# idolomantis diabolica



## andy hood (Jan 14, 2008)

here's a pic of two of my idolomantis diabolica nymphs ( i have 3 but one is a bit sickly  )


----------



## macro junkie (Jan 14, 2008)

there looking like L6? u breeding them..is this your 1st time with them?


----------



## andy hood (Jan 14, 2008)

yes i think there L6 or 7 all 3 have recently moulted, i hope to breed them in the future , mine are female by the look of it, it is also my first time with this species and apart from the sickly one the other two are doing fine


----------



## macro junkie (Jan 14, 2008)

i have 2 also..there great..mine are same size as yours,.


----------



## andy hood (Jan 14, 2008)

yes i have seen your thread about your diabolica's , i hope you have good luck with yours too


----------



## macro junkie (Jan 25, 2008)

any updates?


----------



## andy hood (Jan 31, 2008)

i think there all males by the look of it?? the sickly one is still alive it has a bent raptorial arm and leg (i dont no weather it will right itself after its next moult??) and the other two are doing well indeed


----------



## andy hood (Mar 11, 2008)

one moulted last night


----------



## andy hood (Mar 11, 2008)

this morning


----------



## macro junkie (Mar 11, 2008)

sorted..i thought u said there male..?can u post a pic of its face..  as close as u can get it...your get a positive id then.


----------



## andy hood (Mar 11, 2008)

this is the best i can do scott, this is the one that moulted last night


----------



## andy hood (Mar 11, 2008)

this is my other one


----------



## Mantida (Mar 11, 2008)

Both of them look like females.


----------



## macro junkie (Mar 11, 2008)

top one looks male.?looks to me like u have a breeding pair.

heres mine

Female






Male


----------



## Mantida (Mar 11, 2008)

Oops, yeah they are male and female (I think).

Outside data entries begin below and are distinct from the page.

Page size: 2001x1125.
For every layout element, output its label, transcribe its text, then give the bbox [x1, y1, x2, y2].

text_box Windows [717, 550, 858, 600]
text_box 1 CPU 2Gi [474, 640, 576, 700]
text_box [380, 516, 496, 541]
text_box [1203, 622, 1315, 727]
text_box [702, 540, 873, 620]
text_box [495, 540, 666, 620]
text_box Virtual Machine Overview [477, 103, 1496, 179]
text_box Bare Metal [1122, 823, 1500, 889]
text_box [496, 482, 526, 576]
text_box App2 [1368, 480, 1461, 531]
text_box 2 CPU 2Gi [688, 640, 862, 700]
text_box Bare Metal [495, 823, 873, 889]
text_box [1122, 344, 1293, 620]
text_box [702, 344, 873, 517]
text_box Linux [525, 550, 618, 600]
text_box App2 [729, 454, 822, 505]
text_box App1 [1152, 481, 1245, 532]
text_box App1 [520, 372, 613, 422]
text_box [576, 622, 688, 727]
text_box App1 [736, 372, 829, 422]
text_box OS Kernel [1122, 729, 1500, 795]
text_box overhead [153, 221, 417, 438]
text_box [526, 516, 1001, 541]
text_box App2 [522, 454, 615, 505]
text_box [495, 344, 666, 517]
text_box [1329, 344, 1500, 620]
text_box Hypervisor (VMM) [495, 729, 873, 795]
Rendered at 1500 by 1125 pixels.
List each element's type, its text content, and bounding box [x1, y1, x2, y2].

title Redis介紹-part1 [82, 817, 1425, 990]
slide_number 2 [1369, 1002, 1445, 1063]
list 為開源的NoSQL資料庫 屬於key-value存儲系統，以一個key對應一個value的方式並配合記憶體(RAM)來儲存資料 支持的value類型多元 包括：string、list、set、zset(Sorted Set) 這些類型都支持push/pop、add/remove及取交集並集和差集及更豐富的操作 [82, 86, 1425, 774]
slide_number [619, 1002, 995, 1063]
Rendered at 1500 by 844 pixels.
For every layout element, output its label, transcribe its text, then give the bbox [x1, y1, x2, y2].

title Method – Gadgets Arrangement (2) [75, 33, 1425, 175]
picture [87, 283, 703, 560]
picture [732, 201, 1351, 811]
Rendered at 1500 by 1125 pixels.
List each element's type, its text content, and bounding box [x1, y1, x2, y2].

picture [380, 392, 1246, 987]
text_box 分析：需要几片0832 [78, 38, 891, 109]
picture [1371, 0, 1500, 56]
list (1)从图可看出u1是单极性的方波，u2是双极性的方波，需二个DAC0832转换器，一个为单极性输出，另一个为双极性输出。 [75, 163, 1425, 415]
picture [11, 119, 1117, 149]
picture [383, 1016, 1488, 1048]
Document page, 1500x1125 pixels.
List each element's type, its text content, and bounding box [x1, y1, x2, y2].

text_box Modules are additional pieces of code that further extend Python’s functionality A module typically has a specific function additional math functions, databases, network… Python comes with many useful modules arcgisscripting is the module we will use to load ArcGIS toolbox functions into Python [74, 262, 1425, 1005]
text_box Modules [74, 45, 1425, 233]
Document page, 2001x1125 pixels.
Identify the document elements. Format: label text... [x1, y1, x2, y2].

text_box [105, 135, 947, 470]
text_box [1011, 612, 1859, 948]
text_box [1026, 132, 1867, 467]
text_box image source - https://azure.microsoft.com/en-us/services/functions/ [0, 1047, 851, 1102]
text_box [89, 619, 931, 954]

I misread your (andy hood's) post and read that it molted to adult.

Adult idolomantis male antennae are a lot thicker and longer than subadult, so I mistook it for an adult idolomantis female.


----------



## macro junkie (Mar 11, 2008)

ok..yer there both sub adult the pics i posted..thought it might help u andy determine if u have a [air..be good news if u have..


----------